## Teks untuk Dianalisis
Lumen Fidei (Terang Iman) adalah ensiklik pertama dari Paus Fransiskus. Ensiklik ini ditandatangani pada tanggal 29 Juni 2013 dan dipromulgasikan satu minggu sesudahnya, tepatnya pada tanggal 5 Juli 2013. Lumen Fidei (LF) berbicara tentang iman akan Yesus Kristus, yang merupakan anugerah agung Allah bagi manusia dan dunia.
Ensiklik ini terdiri dari empat bab yang diawali dengan pendahuluan dan diakhiri dengan ajakan untuk mengarahkan pandangan kepada Ibu Maria, ikon iman yang sempurna. Pendahuluan (no. 1-7) berisi tentang latar belakang, maksud dan tujuan Ensiklik. Bab Pertama (no. 8-22) menguraikan tentang paham iman mengacu pada pengalaman iman Abraham, bapa kaum beriman, Bangsa Israel dan Gereja Perdana. Bab Kedua (no. 23-36) membahas iman dalam kaitannya dengan kebenaran, akal budi, pencarian akan Allah dan teologi. Bab Ketiga (no. 37-49) berbicara tentang penerusan iman sepanjang sejarah dan seluas dunia. Bab Keempat (no. 50-60) menerangkan tentang iman sebagai sebuah proses membangun suatu tempat di mana manusia bisa hidup bersama dengan orang lain.

## Tugas
Silakan lanjutkan teks tentang ensiklik Lumen Fidei setelah kalimat terakhirnya. Data berikut tidak dipakai sama sekali di sini.

## Cuplikan Data
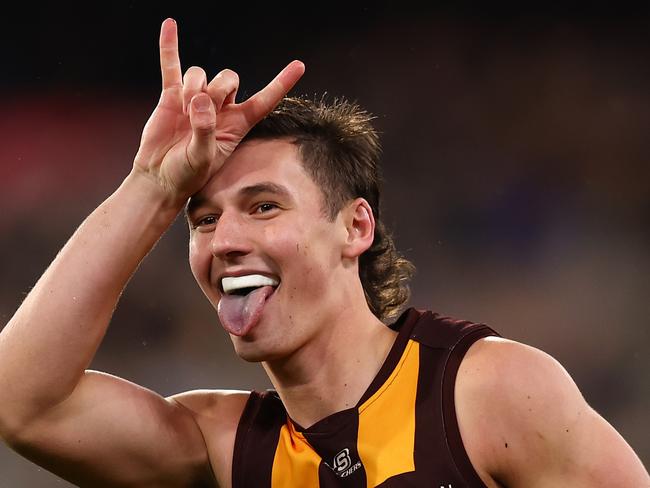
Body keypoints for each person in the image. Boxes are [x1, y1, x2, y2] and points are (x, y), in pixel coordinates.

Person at [0, 17, 647, 488]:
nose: (225, 241)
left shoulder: (489, 394)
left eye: (263, 206)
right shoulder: (223, 448)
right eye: (201, 220)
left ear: (355, 228)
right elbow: (20, 403)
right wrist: (152, 187)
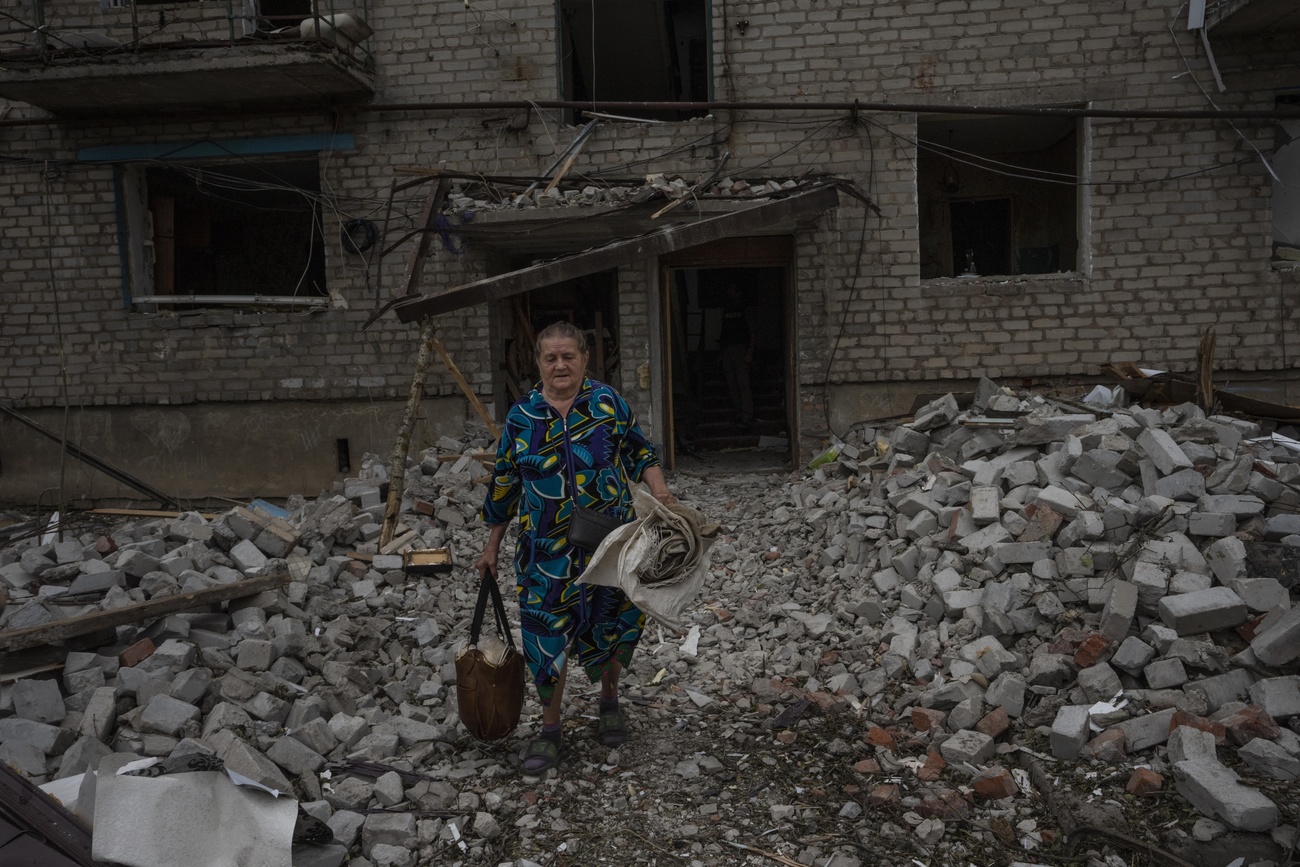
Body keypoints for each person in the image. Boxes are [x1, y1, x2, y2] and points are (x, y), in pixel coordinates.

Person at [475, 321, 677, 775]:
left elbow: (641, 453)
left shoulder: (607, 404)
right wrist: (491, 547)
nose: (560, 365)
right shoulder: (522, 418)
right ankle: (550, 729)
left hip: (610, 544)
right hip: (545, 553)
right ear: (539, 364)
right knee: (546, 638)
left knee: (612, 622)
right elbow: (503, 485)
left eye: (569, 356)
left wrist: (660, 492)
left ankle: (609, 701)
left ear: (585, 360)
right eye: (551, 357)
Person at [718, 283, 755, 428]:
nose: (729, 291)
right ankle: (738, 413)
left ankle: (747, 415)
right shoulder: (727, 309)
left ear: (738, 292)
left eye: (732, 289)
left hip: (740, 348)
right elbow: (723, 331)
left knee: (743, 383)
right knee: (732, 384)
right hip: (727, 349)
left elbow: (753, 332)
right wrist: (720, 353)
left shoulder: (746, 308)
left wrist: (750, 352)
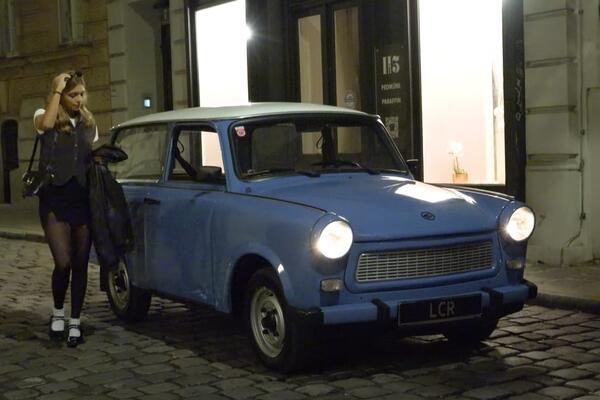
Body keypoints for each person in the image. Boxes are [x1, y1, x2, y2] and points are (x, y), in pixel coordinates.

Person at [33, 71, 98, 347]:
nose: (79, 99)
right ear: (60, 96)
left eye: (81, 93)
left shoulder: (89, 122)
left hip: (81, 200)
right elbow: (47, 124)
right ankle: (58, 313)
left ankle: (74, 322)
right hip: (54, 200)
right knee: (63, 263)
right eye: (73, 95)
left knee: (81, 265)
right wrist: (57, 91)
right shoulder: (43, 115)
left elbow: (90, 158)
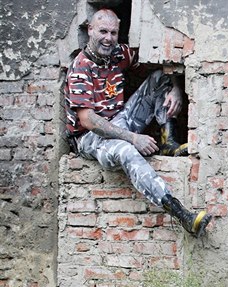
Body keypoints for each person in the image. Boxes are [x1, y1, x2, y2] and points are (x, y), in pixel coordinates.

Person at [62, 8, 211, 237]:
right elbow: (88, 120)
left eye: (113, 32)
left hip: (118, 120)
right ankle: (182, 214)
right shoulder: (81, 68)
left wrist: (176, 88)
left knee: (159, 78)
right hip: (89, 138)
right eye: (102, 31)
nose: (108, 38)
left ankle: (168, 141)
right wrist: (133, 138)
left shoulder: (119, 54)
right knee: (126, 151)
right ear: (90, 30)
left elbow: (157, 66)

## Jawaban Anda
Ensiklik ini tergolong unik. Mengapa? Karena ditulis oleh “empat tangan”. Draf pertama ensiklik ini disiapkan oleh Paus Benediktus XVI sedang sentuhan akhir diberikan oleh Paus Fransiskus. Lumen Fidei meski dilihat sebagai kelanjutan dari Magisterium Gereja sebelumnya, yang dipanggil untuk meneguhkan umat beriman akan kekayaan Iman yang tak ternilai yang dianugerahkan Allah kepada manusia. Di satu sisi, ensiklik ini melengkapi trilogi ensiklik yang mengajarkan tentang keutamaan teologal sebelumnya, yakni Deus Caritas Est (2005) tentang kasih dan Spe Salvi (2007) tentang harapan. Di sisi lain, sebagai ensiklik pertama, Lumen Fidei bisa dilihat sebagai arah kepausan Bapa Suci Fransiskus dalam menggembalakan Gereja zaman ini ke masa depan.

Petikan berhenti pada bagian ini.